As Gina launches into the story of how she found out, I catch Jasmine shifting further into the shadows of the herb garden. The movement is so subtle that I doubt anyone else notices.

But I do.

I want to go to her, to pull her into our circle of joy. But something in her face says to let her be for now.

“—and then Feliks actually fainted,” Gina is saying, dissolving into giggles. “Like, full-on passed out on the bathroom floor when I showed him the test.”

“That tracks,” I snort. “Big, bad mobster, brought down by a plastic stick with two lines on it.”

“Our men are ridiculous,” she agrees, then sobers slightly. “But… they’re ours.”

I clutch her hand, understanding everything she’s not saying. Complicated men are not all sunshine and rainbows. But they are ours, aren’t they?

“Our babies are going to be best friends,” I tell her, my voice thick with hormones and happiness. “Just like their mamas.”

“But enough about me,” Lora interjects dreamily, propping her chin on her hands.

We all laugh. “Don’t make jokes!” I chide her. “I’m dying to know about you, too. How’s it going with Mr. Musclehead in there?”

“Ugh, ‘fabulous’ doesn’t even begin to cover it.” She fans herself and does another soap opera sigh of delight. “He’s just an angel. I know that’s not always easy with me. I can be… tough.”

Gina fake-gasps. “You? ‘Tough’? Never!”

“But,” continues Lora with a teasing scowl, “you just gotta find the one who likes your brand of spice, you know? When I showed Pav the portrait I painted of him after our first date, he hung it up on his wall then and there. He’s my kind of crazy.”

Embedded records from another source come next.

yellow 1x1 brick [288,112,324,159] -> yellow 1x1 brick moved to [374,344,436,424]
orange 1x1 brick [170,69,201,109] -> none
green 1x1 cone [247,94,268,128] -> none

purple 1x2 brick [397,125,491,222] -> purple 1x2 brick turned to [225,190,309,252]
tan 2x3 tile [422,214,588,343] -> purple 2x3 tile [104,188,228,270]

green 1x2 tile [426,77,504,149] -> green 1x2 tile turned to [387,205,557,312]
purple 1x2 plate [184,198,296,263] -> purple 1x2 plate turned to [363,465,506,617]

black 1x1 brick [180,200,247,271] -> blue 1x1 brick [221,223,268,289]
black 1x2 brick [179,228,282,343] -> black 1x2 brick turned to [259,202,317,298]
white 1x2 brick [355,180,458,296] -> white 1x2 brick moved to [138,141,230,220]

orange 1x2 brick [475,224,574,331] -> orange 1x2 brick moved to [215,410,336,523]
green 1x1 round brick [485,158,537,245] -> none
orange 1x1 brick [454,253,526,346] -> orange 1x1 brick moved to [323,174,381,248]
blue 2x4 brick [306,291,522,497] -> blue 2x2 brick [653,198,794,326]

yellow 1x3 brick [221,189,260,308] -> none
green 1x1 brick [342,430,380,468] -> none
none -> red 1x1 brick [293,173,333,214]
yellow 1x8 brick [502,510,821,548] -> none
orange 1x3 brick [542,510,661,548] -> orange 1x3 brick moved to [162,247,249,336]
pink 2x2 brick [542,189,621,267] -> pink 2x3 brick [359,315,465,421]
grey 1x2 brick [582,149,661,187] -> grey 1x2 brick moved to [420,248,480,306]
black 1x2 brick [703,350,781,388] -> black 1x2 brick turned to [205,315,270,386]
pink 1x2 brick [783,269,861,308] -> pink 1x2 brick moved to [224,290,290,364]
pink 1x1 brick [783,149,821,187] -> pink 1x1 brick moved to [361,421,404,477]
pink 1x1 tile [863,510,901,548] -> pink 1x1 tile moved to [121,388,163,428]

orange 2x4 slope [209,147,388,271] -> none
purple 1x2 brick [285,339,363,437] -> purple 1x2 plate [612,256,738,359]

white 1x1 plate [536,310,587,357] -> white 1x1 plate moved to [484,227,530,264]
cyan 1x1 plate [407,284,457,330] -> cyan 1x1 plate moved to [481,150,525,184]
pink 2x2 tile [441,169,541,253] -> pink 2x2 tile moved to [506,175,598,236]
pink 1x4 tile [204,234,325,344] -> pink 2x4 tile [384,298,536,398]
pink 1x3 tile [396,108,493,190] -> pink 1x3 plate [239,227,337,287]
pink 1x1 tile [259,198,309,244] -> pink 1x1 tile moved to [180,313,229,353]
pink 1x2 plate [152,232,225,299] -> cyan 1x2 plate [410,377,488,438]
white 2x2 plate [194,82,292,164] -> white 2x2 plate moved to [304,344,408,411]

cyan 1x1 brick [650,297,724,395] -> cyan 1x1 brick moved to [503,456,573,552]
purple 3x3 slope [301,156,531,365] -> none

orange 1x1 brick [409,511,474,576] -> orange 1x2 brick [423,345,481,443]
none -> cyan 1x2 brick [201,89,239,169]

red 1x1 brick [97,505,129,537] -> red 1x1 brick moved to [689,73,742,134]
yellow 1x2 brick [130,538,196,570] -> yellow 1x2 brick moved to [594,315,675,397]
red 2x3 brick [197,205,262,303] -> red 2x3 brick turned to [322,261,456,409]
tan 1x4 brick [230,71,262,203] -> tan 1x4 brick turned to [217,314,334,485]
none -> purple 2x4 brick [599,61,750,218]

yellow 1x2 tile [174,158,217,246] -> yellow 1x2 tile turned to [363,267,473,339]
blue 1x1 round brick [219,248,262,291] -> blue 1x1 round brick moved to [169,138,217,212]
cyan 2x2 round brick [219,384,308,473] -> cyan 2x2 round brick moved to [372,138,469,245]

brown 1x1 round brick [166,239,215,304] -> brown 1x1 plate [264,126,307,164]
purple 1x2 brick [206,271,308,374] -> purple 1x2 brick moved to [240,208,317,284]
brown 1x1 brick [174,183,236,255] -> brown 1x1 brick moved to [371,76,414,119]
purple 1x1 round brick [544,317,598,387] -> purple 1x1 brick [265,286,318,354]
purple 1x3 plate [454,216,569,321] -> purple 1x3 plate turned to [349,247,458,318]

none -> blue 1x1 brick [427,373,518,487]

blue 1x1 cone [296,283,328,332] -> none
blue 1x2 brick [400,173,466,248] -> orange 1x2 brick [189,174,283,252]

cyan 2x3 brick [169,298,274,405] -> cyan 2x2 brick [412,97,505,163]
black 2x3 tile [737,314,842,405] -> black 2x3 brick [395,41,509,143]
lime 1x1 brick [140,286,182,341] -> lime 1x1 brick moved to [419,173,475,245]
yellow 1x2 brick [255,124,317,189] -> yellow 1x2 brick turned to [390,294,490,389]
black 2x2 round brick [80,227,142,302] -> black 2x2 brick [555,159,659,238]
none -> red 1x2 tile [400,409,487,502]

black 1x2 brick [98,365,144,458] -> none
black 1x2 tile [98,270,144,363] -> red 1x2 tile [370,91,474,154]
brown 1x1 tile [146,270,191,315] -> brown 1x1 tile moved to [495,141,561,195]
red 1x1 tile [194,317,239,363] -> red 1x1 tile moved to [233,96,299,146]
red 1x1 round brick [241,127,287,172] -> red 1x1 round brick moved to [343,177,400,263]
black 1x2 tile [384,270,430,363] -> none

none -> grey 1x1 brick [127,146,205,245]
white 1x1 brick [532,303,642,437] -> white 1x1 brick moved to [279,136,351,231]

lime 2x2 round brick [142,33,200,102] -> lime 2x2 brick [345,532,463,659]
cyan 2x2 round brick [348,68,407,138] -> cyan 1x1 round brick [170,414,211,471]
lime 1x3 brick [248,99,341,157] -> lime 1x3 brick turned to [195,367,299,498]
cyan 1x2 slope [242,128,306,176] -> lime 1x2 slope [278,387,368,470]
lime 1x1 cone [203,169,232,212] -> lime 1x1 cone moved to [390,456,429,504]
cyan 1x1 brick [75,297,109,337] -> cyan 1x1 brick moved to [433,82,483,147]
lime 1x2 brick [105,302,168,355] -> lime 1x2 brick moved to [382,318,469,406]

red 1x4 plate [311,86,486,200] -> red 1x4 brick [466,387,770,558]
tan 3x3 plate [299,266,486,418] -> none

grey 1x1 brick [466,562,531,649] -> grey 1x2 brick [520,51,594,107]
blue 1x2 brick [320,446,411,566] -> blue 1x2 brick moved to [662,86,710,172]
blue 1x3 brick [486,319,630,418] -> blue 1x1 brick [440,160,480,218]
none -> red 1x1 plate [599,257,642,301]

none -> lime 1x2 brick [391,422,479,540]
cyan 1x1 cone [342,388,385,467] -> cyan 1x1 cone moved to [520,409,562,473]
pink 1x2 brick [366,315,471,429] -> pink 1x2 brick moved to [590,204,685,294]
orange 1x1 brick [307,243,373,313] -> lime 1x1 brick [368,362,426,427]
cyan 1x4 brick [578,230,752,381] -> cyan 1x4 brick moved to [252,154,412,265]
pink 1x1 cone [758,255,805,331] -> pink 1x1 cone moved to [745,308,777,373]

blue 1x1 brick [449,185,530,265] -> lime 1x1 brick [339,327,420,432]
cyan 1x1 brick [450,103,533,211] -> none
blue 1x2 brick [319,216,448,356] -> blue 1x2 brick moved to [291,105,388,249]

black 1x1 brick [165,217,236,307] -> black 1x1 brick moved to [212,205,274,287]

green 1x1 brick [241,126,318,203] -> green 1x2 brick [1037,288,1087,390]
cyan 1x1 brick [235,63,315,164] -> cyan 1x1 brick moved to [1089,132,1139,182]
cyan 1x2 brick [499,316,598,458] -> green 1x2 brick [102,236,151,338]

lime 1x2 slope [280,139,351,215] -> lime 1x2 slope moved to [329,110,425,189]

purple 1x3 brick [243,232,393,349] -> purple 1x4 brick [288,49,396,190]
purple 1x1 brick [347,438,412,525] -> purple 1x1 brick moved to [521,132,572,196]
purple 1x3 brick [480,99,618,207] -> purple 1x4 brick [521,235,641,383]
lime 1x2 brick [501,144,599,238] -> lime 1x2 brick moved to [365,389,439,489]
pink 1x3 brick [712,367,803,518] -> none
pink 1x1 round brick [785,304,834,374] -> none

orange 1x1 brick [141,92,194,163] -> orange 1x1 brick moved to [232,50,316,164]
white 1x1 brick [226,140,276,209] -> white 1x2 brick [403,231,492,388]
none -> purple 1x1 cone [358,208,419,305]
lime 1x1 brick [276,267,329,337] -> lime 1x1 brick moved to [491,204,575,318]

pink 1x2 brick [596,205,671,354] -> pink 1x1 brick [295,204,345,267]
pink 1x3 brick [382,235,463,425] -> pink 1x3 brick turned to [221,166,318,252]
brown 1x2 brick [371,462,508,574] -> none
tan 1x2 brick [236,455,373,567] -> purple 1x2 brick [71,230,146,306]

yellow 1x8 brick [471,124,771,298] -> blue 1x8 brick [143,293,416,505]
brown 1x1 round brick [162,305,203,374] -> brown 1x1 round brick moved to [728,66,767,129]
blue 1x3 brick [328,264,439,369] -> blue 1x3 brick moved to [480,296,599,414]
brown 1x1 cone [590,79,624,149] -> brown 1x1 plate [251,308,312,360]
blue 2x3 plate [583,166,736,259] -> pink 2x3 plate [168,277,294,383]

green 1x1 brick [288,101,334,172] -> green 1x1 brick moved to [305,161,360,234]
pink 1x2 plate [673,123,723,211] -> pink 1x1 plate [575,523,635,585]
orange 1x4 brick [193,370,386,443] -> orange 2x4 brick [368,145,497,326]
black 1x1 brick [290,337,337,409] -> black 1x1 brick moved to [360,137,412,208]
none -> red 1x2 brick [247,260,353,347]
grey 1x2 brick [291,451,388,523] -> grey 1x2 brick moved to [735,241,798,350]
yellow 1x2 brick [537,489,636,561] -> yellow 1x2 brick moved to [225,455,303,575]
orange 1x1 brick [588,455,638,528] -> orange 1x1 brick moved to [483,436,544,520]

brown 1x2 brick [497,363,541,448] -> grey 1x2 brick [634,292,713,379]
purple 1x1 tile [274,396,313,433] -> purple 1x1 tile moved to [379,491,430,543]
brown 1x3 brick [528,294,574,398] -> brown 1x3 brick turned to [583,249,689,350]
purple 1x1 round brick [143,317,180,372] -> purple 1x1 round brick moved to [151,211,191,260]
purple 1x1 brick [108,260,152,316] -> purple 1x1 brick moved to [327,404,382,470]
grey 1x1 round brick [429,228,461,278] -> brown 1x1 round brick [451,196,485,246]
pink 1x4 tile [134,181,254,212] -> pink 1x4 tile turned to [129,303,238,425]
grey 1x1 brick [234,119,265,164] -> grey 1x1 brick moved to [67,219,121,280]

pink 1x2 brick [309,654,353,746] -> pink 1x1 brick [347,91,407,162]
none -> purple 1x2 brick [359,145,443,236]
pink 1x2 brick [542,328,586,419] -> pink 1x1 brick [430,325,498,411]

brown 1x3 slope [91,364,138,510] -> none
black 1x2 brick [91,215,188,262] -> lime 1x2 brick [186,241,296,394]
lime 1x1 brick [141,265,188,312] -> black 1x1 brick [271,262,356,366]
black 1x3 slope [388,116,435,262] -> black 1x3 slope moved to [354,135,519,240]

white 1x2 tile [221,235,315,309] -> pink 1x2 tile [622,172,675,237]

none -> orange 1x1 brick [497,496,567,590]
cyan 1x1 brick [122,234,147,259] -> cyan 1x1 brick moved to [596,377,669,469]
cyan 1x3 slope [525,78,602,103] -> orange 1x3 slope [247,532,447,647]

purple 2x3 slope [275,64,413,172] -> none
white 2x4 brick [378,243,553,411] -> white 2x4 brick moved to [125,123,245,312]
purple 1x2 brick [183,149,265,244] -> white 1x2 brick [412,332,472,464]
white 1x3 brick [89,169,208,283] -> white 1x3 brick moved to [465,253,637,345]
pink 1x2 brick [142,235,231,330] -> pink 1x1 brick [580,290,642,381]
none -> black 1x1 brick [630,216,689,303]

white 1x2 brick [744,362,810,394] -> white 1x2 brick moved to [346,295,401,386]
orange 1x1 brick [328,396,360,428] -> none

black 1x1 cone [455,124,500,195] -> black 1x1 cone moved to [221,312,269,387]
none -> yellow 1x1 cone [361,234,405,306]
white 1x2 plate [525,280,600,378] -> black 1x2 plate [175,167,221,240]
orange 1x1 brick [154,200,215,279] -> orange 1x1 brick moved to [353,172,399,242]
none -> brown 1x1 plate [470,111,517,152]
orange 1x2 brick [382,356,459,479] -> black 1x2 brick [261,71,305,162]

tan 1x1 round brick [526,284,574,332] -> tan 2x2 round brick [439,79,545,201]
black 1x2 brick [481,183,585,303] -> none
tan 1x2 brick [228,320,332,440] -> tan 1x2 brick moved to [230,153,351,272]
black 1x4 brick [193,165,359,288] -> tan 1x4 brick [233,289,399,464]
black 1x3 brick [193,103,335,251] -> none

I smile at Lora’s lovey-dovey eyes, but my attention keeps drifting to the shadowy edges of the garden where Jasmine lurks.

“Now,” I say, “I just need you two lovebugs to infect my sister. Right, Jas? What’s your preferred kind of crazy these days?”

My sister startles at being addressed directly, like a deer caught in headlights. For a moment, I think she might bolt entirely. Then she laughs. But it’s light, practiced. Perfect. Too perfect. “Oh, you know me—married to my music. The only man in my life is Johann Sebastian Bach.”

But I see the way her fingers clench around the wine stem until her knuckles bleach white. The way her shoulders tighten imperceptibly under her flowing dress.